* AIM OF THE EXERCISE *
Report back each line of the data that contains the word "version".

* RECORDS SUPPLIED *
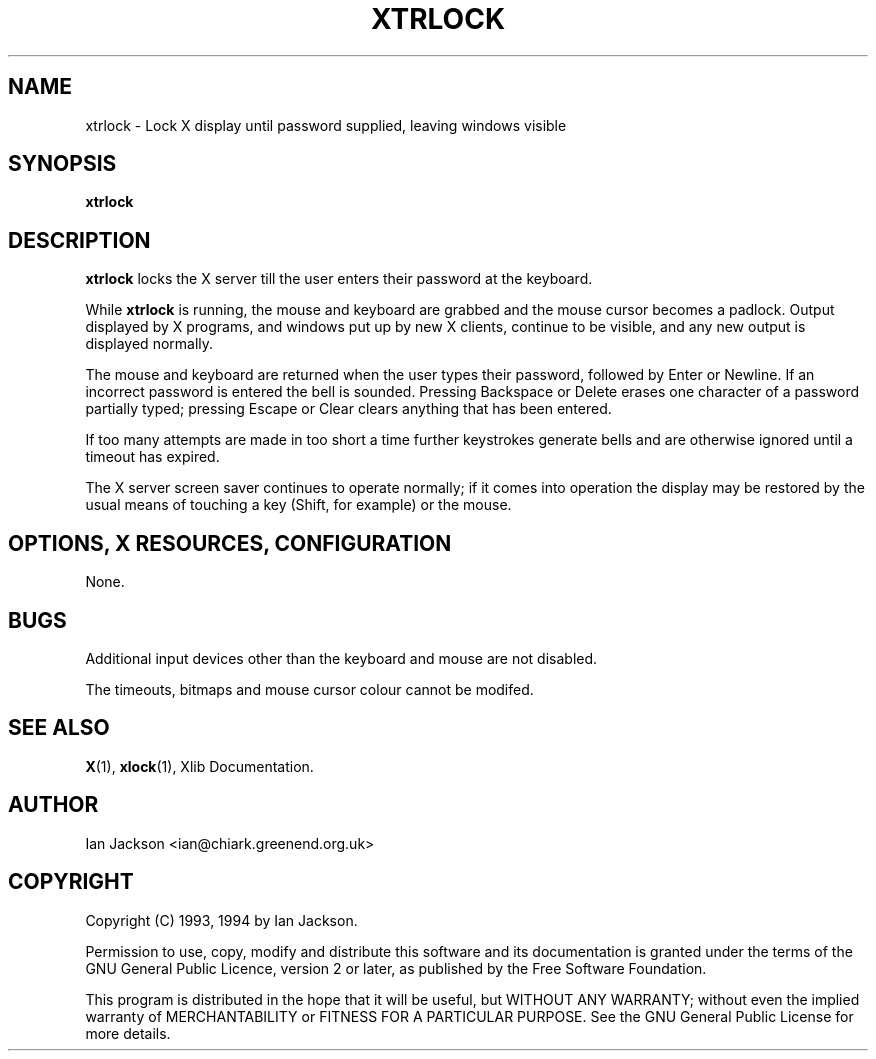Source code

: .TH XTRLOCK 1
.SH NAME
xtrlock \- Lock X display until password supplied, leaving windows visible
.SH SYNOPSIS
.B xtrlock
.SH DESCRIPTION
.B xtrlock
locks the X server till the user enters their password at the keyboard.

While
.B xtrlock
is running, the mouse and keyboard are grabbed and the mouse cursor
becomes a padlock.  Output displayed by X programs, and windows put up
by new X clients, continue to be visible, and any new output is
displayed normally.

The mouse and keyboard are returned when the user types their
password, followed by Enter or Newline.  If an incorrect password is
entered the bell is sounded.  Pressing Backspace or Delete erases one
character of a password partially typed; pressing Escape or Clear
clears anything that has been entered.

If too many attempts are made in too short a time further keystrokes
generate bells and are otherwise ignored until a timeout has expired.

The X server screen saver continues to operate normally; if it comes
into operation the display may be restored by the usual means of
touching a key (Shift, for example) or the mouse.
.SH OPTIONS, X RESOURCES, CONFIGURATION
None.
.SH BUGS
Additional input devices other than the keyboard and mouse are not
disabled.

The timeouts, bitmaps and mouse cursor colour cannot be modifed.
.SH SEE ALSO
.BR X "(1), " xlock "(1), Xlib Documentation."
.SH AUTHOR
Ian Jackson <ian@chiark.greenend.org.uk>
.SH COPYRIGHT
Copyright (C) 1993, 1994 by Ian Jackson.

Permission to use, copy, modify and distribute this software and its
documentation is granted under the terms of the GNU General Public
Licence, version 2 or later, as published by the Free Software
Foundation.

This program is distributed in the hope that it will be useful, but
WITHOUT ANY WARRANTY; without even the implied warranty of
MERCHANTABILITY or FITNESS FOR A PARTICULAR PURPOSE.  See the GNU
General Public License for more details.

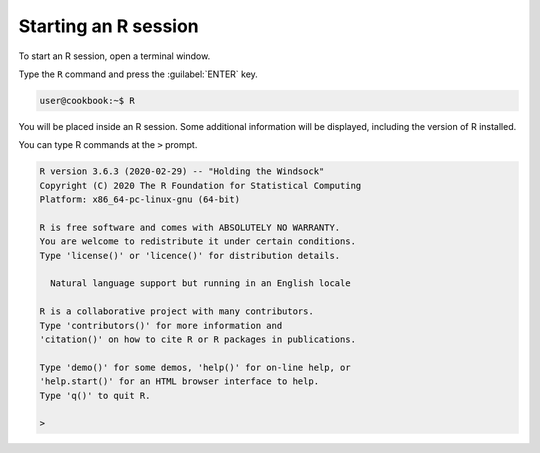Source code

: 
.. _start-r-session:

Starting an R session
=====================
To start an R session, open a terminal window.

Type the ``R`` command and press the :guilabel:`ENTER` key.

.. code-block:: bash
   
   user@cookbook:~$ R

You will be placed inside an R session. Some 
additional information will be displayed, including the 
version of R installed. 

You can type R commands at the ``>`` prompt.

.. code-block:: text

   R version 3.6.3 (2020-02-29) -- "Holding the Windsock"
   Copyright (C) 2020 The R Foundation for Statistical Computing
   Platform: x86_64-pc-linux-gnu (64-bit)

   R is free software and comes with ABSOLUTELY NO WARRANTY.
   You are welcome to redistribute it under certain conditions.
   Type 'license()' or 'licence()' for distribution details.

     Natural language support but running in an English locale

   R is a collaborative project with many contributors.
   Type 'contributors()' for more information and
   'citation()' on how to cite R or R packages in publications.

   Type 'demo()' for some demos, 'help()' for on-line help, or
   'help.start()' for an HTML browser interface to help.
   Type 'q()' to quit R.

   > 



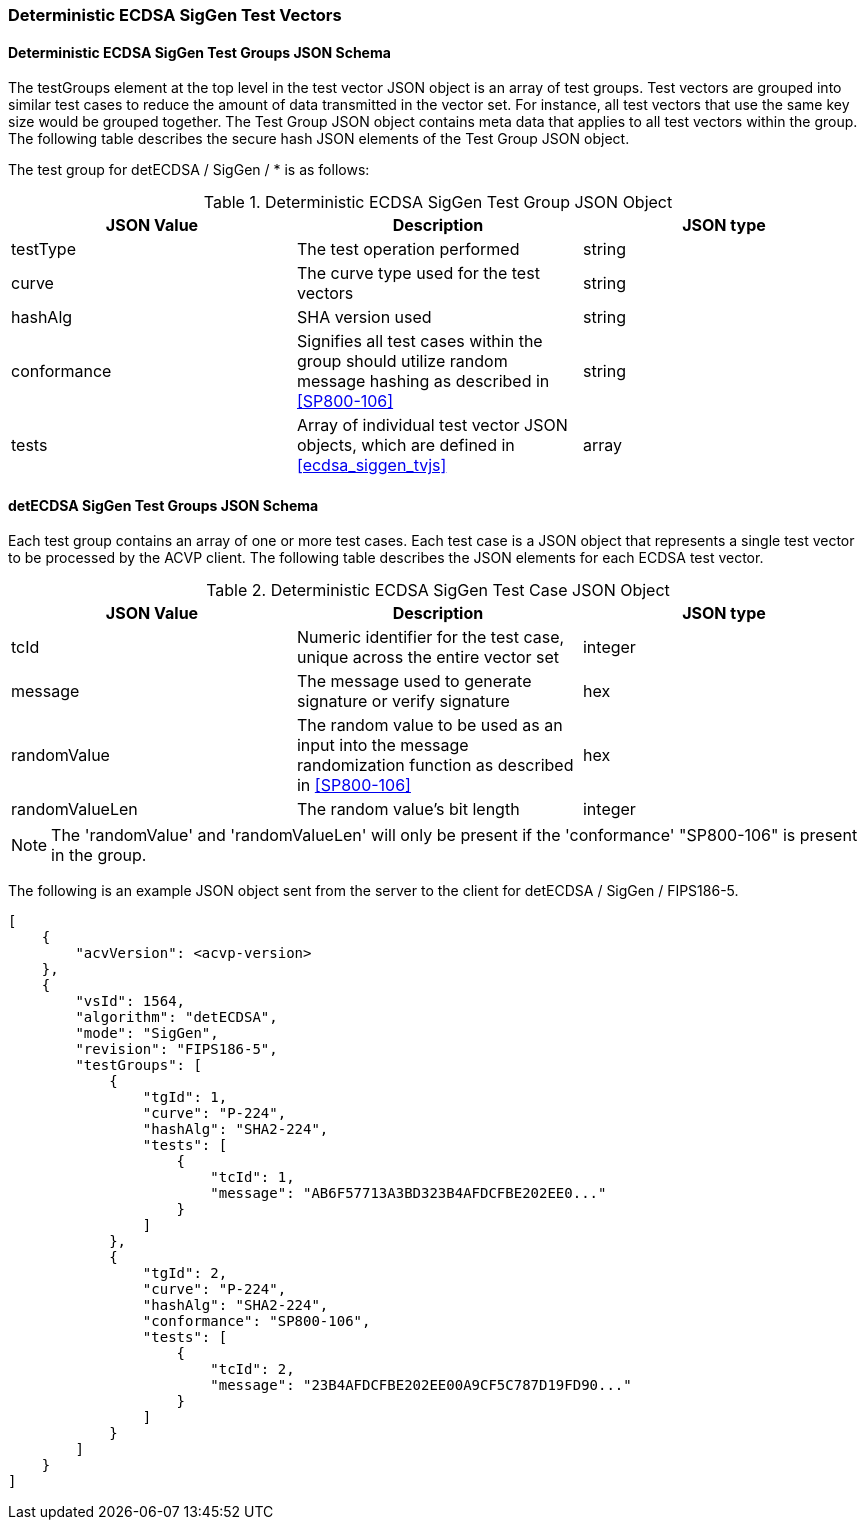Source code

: [[ecdsa_detsiggen_test_vectors]]
=== Deterministic ECDSA SigGen Test Vectors

[[ecdsa_detsiggen_tgjs]]
==== Deterministic ECDSA SigGen Test Groups JSON Schema

The testGroups element at the top level in the test vector JSON object is an array of test groups. Test vectors are grouped into similar test cases to reduce the amount of data transmitted in the vector set. For instance, all test vectors that use the same key size would be grouped together. The Test Group JSON object contains meta data that applies to all test vectors within the group. The following table describes the secure hash JSON elements of the Test Group JSON object.

The test group for detECDSA / SigGen / * is as follows:

[[ecdsa_detsiggen_vs_tg_table]]
.Deterministic ECDSA SigGen Test Group JSON Object
|===
| JSON Value | Description | JSON type

| testType | The test operation performed | string
| curve | The curve type used for the test vectors | string
| hashAlg | SHA version used | string
| conformance | Signifies all test cases within the group should utilize random message hashing as described in <<SP800-106>> | string
| tests | Array of individual test vector JSON objects, which are defined in <<ecdsa_siggen_tvjs>> | array
|===

[[ecdsa_detsiggen_tvjs]]
==== detECDSA SigGen Test Groups JSON Schema

Each test group contains an array of one or more test cases. Each test case is a JSON object that represents a single test vector to be processed by the ACVP client. The following table describes the JSON elements for each ECDSA test vector.

[[ecdsa_detsiggen_vs_tc_table]]
.Deterministic ECDSA SigGen Test Case JSON Object
|===
| JSON Value | Description | JSON type

| tcId | Numeric identifier for the test case, unique across the entire vector set | integer
| message | The message used to generate signature or verify signature | hex
| randomValue | The random value to be used as an input into the message randomization function as described in <<SP800-106>> | hex
| randomValueLen | The random value's bit length | integer
|===

NOTE: The 'randomValue' and 'randomValueLen' will only be present if the 'conformance' "SP800-106" is present in the group.

The following is an example JSON object sent from the server to the client for detECDSA / SigGen / FIPS186-5.

[source, json]
----
[
    {
        "acvVersion": <acvp-version>
    },
    {
        "vsId": 1564,
        "algorithm": "detECDSA",
        "mode": "SigGen",
        "revision": "FIPS186-5",
        "testGroups": [
            {
                "tgId": 1,
                "curve": "P-224",
                "hashAlg": "SHA2-224",
                "tests": [
                    {
                        "tcId": 1,
                        "message": "AB6F57713A3BD323B4AFDCFBE202EE0..."
                    }
                ]
            },
            {
                "tgId": 2,
                "curve": "P-224",
                "hashAlg": "SHA2-224",
                "conformance": "SP800-106",
                "tests": [
                    {
                        "tcId": 2,
                        "message": "23B4AFDCFBE202EE00A9CF5C787D19FD90..."
                    }
                ]
            }
        ]
    }
]
----

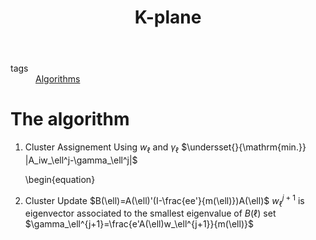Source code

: :PROPERTIES:
:ID:       eaa731fc-52ba-42e8-a1ec-74938a16dcf4
:END:
#+title: K-plane
- tags :: [[id:1f41126c-c173-41a6-be48-d9e546f440d0][Algorithms]]

* The algorithm
1. Cluster Assignement
    Using $w_\ell$ and $\gamma_\ell$
   $\undersset{}{\mathrm{min.}} |A_iw_\ell^j-\gamma_\ell^j|$
   \begin{equation}
2. Cluster Update
   $B(\ell)=A(\ell)'(I-\frac{ee'}{m(\ell)})A(\ell)$
    $w_\ell^{j+1}$ is eigenvector associated to the smallest eigenvalue of $B(\ell)$
    set $\gamma_\ell^{j+1}=\frac{e'A(\ell)w_\ell^{j+1}}{m(\ell)}$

* SOLUTION TO THE EXERCISE *
Licence, version 2 or later, as published by the Free Software
version of R installed. 
   R version 3.6.3 (2020-02-29) -- "Holding the Windsock"
| hashAlg | SHA version used | string
        "acvVersion": <acvp-version>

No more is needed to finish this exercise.